PostgreSQL ORDER BY issue - natural sort
I've got a Postgres ORDER BY
issue with the following table:
em_code name
EM001 AAA
EM999 BBB
EM1000 CCC
To insert a new record to the table,
- I select the last record with
SELECT * FROM employees ORDER BY em_code DESC
- Strip alphabets from em_code usiging reg exp and store in
ec_alpha
- Cast the remating part to integer
ec_num
- Increment by one
ec_num++
- Pad with sufficient zeors and prefix
ec_alpha
again
When em_code
reaches EM1000, the above algorithm fails.

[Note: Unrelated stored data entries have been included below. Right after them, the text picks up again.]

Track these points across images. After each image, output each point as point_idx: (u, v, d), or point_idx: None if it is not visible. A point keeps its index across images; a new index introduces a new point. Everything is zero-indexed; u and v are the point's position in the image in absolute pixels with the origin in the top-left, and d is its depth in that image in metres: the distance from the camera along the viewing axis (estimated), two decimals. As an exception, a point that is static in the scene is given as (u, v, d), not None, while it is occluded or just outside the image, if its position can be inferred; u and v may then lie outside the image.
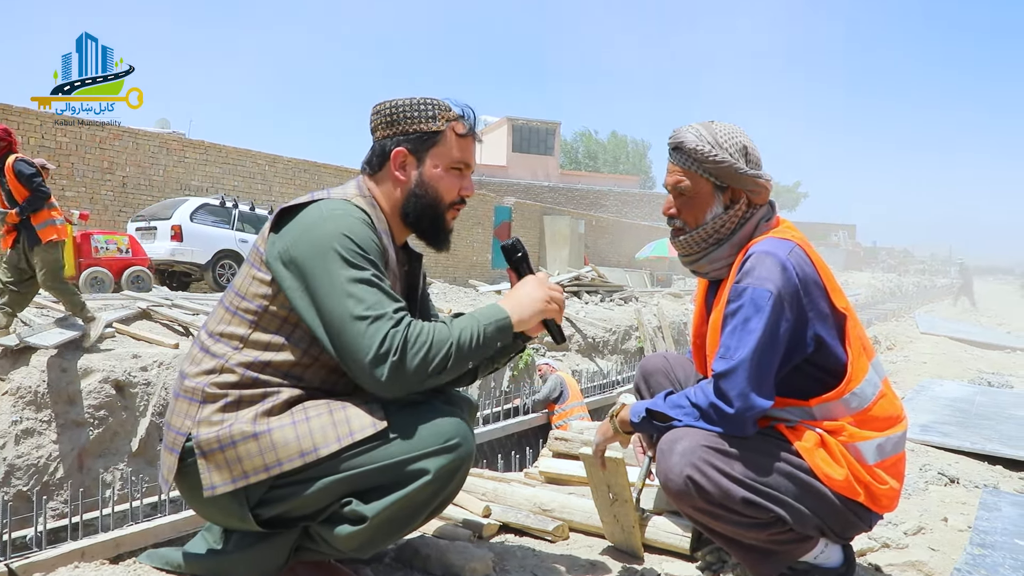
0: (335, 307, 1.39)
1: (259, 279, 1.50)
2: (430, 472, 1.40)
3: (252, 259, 1.54)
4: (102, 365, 5.75)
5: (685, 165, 1.63)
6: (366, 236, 1.46)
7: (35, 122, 11.49)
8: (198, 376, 1.48)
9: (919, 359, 7.38)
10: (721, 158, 1.59)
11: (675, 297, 16.57)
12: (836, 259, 42.64)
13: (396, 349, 1.37)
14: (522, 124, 35.06)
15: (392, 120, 1.60)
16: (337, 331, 1.39)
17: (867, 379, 1.56)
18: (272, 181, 15.84)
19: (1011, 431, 3.76)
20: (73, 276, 9.75)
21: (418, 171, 1.61)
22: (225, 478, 1.42)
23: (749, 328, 1.48)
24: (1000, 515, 2.43)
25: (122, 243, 10.41)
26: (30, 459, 5.19)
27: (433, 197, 1.62)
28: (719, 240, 1.65)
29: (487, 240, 21.80)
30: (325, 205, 1.50)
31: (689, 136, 1.62)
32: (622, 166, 46.97)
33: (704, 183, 1.63)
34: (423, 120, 1.59)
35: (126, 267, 10.26)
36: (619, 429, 1.72)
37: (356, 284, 1.40)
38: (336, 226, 1.44)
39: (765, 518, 1.48)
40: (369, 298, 1.39)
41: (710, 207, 1.64)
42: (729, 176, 1.61)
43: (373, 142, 1.65)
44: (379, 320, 1.38)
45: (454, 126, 1.61)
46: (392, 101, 1.61)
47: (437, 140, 1.60)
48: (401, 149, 1.59)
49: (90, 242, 10.04)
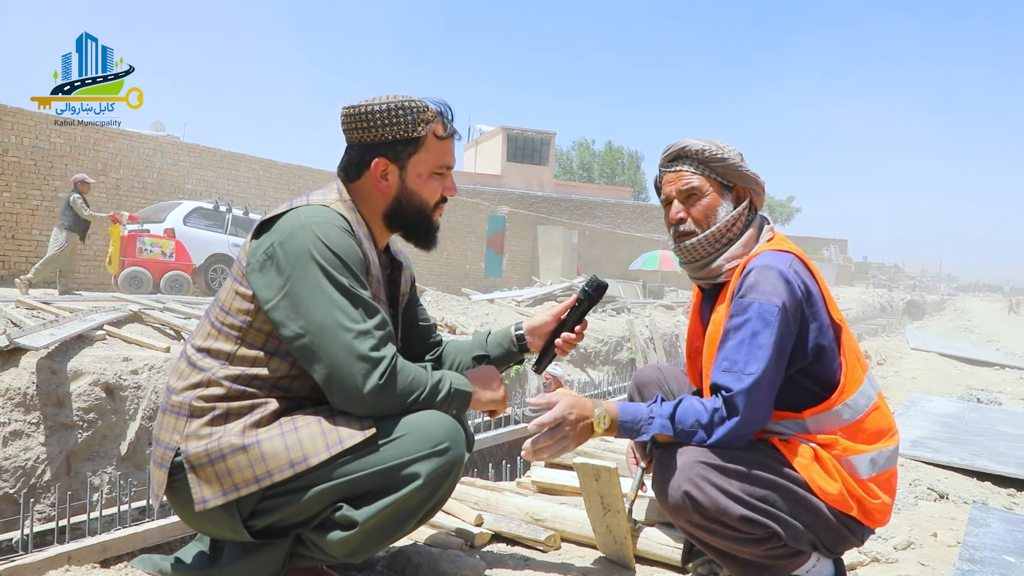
0: (314, 316, 1.39)
1: (242, 294, 1.49)
2: (421, 476, 1.40)
3: (235, 273, 1.53)
4: (92, 368, 5.72)
5: (692, 168, 1.67)
6: (346, 244, 1.45)
7: (29, 123, 11.44)
8: (185, 390, 1.47)
9: (909, 375, 7.42)
10: (726, 155, 1.65)
11: (667, 309, 16.60)
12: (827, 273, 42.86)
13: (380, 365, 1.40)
14: (517, 134, 35.14)
15: (368, 126, 1.53)
16: (317, 341, 1.39)
17: (861, 390, 1.57)
18: (266, 186, 15.81)
19: (1000, 447, 3.79)
20: (115, 272, 10.13)
21: (400, 179, 1.58)
22: (216, 492, 1.41)
23: (759, 343, 1.48)
24: (989, 531, 2.45)
25: (167, 247, 10.77)
26: (17, 461, 5.15)
27: (418, 203, 1.61)
28: (731, 240, 1.67)
29: (480, 249, 21.81)
30: (304, 212, 1.48)
31: (692, 141, 1.68)
32: (619, 178, 47.08)
33: (712, 183, 1.67)
34: (401, 126, 1.53)
35: (167, 271, 10.62)
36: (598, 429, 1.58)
37: (337, 294, 1.40)
38: (314, 234, 1.43)
39: (760, 534, 1.49)
40: (350, 310, 1.40)
41: (720, 205, 1.67)
42: (735, 174, 1.66)
43: (348, 145, 1.60)
44: (362, 336, 1.39)
45: (434, 129, 1.57)
46: (366, 105, 1.53)
47: (418, 147, 1.56)
48: (381, 159, 1.55)
49: (135, 243, 10.42)
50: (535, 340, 1.79)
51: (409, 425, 1.44)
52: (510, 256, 23.17)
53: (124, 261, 10.32)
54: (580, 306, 1.76)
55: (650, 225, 33.74)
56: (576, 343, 1.78)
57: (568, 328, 1.76)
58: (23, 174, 11.44)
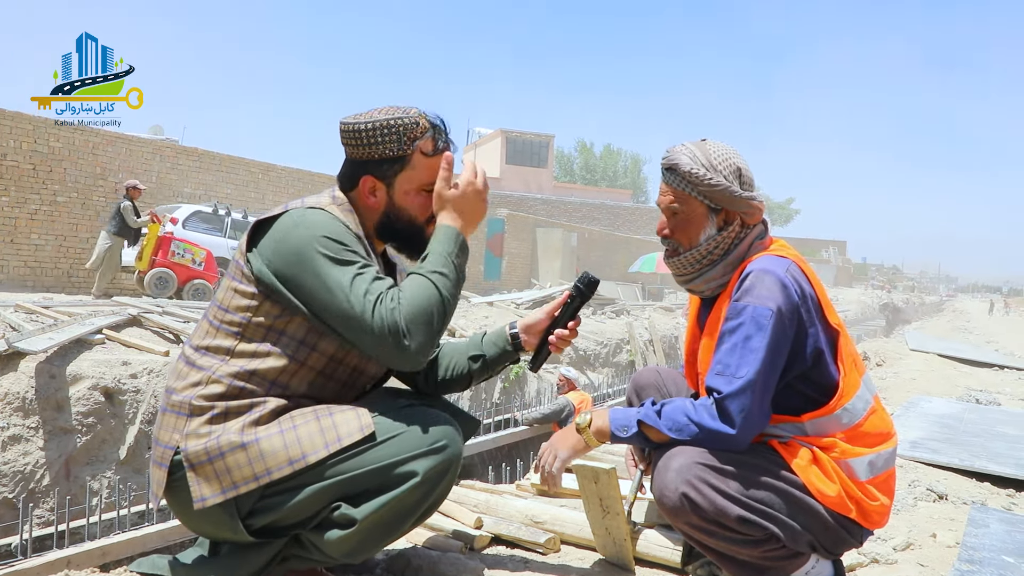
0: (336, 305, 1.40)
1: (241, 291, 1.50)
2: (419, 474, 1.41)
3: (233, 272, 1.54)
4: (91, 372, 5.72)
5: (679, 187, 1.63)
6: (342, 231, 1.47)
7: (28, 127, 11.45)
8: (185, 390, 1.48)
9: (908, 376, 7.43)
10: (715, 181, 1.59)
11: (666, 311, 16.62)
12: (826, 275, 42.92)
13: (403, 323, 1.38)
14: (516, 136, 35.19)
15: (357, 143, 1.55)
16: (348, 327, 1.41)
17: (858, 395, 1.57)
18: (265, 189, 15.82)
19: (999, 448, 3.79)
20: (143, 270, 10.40)
21: (388, 196, 1.59)
22: (215, 489, 1.42)
23: (751, 347, 1.48)
24: (988, 531, 2.45)
25: (199, 255, 10.99)
26: (16, 466, 5.14)
27: (407, 220, 1.62)
28: (713, 261, 1.65)
29: (479, 251, 21.81)
30: (296, 213, 1.50)
31: (683, 158, 1.62)
32: (620, 180, 47.10)
33: (698, 205, 1.63)
34: (387, 145, 1.54)
35: (194, 278, 10.82)
36: (592, 442, 1.66)
37: (348, 278, 1.41)
38: (310, 230, 1.45)
39: (759, 535, 1.49)
40: (361, 286, 1.40)
41: (704, 229, 1.64)
42: (723, 199, 1.61)
43: (345, 157, 1.62)
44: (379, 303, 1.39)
45: (422, 147, 1.57)
46: (355, 123, 1.55)
47: (404, 165, 1.57)
48: (368, 177, 1.57)
49: (170, 245, 10.65)
50: (530, 338, 1.79)
51: (406, 423, 1.45)
52: (509, 259, 23.18)
53: (155, 260, 10.49)
54: (573, 303, 1.77)
55: (649, 227, 33.77)
56: (570, 340, 1.78)
57: (562, 325, 1.77)
58: (22, 178, 11.46)
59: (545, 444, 1.73)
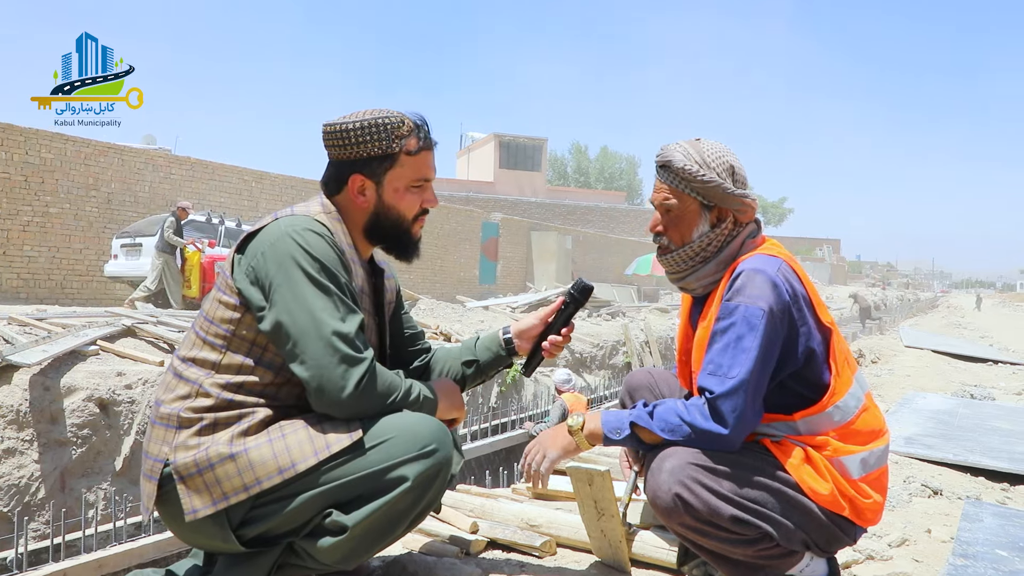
0: (297, 319, 1.42)
1: (225, 303, 1.51)
2: (409, 479, 1.42)
3: (219, 284, 1.55)
4: (86, 383, 5.69)
5: (672, 184, 1.64)
6: (325, 249, 1.48)
7: (19, 137, 11.41)
8: (173, 402, 1.48)
9: (903, 372, 7.46)
10: (708, 178, 1.60)
11: (662, 312, 16.64)
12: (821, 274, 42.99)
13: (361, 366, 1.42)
14: (509, 140, 35.23)
15: (344, 143, 1.56)
16: (301, 343, 1.42)
17: (850, 392, 1.58)
18: (259, 198, 15.79)
19: (993, 443, 3.81)
20: (196, 297, 10.66)
21: (377, 194, 1.61)
22: (206, 501, 1.42)
23: (743, 346, 1.49)
24: (982, 526, 2.46)
25: None
26: (11, 479, 5.12)
27: (396, 217, 1.63)
28: (705, 259, 1.66)
29: (474, 256, 21.81)
30: (285, 222, 1.51)
31: (677, 155, 1.63)
32: (616, 182, 47.14)
33: (691, 202, 1.64)
34: (373, 144, 1.56)
35: None
36: (584, 445, 1.66)
37: (317, 298, 1.42)
38: (294, 241, 1.46)
39: (752, 534, 1.49)
40: (331, 312, 1.42)
41: (696, 226, 1.65)
42: (716, 196, 1.62)
43: (328, 161, 1.64)
44: (343, 338, 1.41)
45: (408, 144, 1.59)
46: (341, 124, 1.56)
47: (392, 163, 1.59)
48: (358, 176, 1.59)
49: (213, 269, 10.85)
50: (523, 343, 1.80)
51: (396, 428, 1.45)
52: (504, 262, 23.19)
53: (205, 287, 10.73)
54: (566, 309, 1.78)
55: (644, 229, 33.79)
56: (563, 345, 1.79)
57: (555, 331, 1.78)
58: (13, 189, 11.41)
59: (533, 441, 1.73)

First step will return EM999 instead EM1000 and it will again generate EM1000 as new em_code
, breaking the unique key constraint.
Any idea how to select EM1000?
Solution 1:
One approach you can take is to create a naturalsort
function for this. Here's an example, written by Postgres legend RhodiumToad.
create or replace function naturalsort(text)
returns bytea language sql immutable strict as $f$
select string_agg(convert_to(coalesce(r[2], length(length(r[1])::text) || length(r[1])::text || r[1]), 'SQL_ASCII'),'\x00')
from regexp_matches($1, '0*([0-9]+)|([^0-9]+)', 'g') r;
$f$;
Source: http://www.rhodiumtoad.org.uk/junk/naturalsort.sql
To use it simply call the function in your order by:
SELECT * FROM employees ORDER BY naturalsort(em_code) DESC
Solution 2:
The reason is that the string sorts alphabetically (instead of numerically like you would want it) and 1
sorts before 9
.
You could solve it like this:
SELECT * FROM employees
ORDER BY substring(em_code, 3)::int DESC;
It would be more efficient to drop the redundant 'EM' from your em_code
- if you can - and save an integer number to begin with.
Answer to question in comment
To strip any and all non-digits from a string:
SELECT regexp_replace(em_code, E'\\D','','g')
FROM employees;
\D
is the regular expression class-shorthand for "non-digits".'g'
as 4th parameter is the "globally" switch to apply the replacement to every occurrence in the string, not just the first.
After replacing every non-digit with the empty string, only digits remain.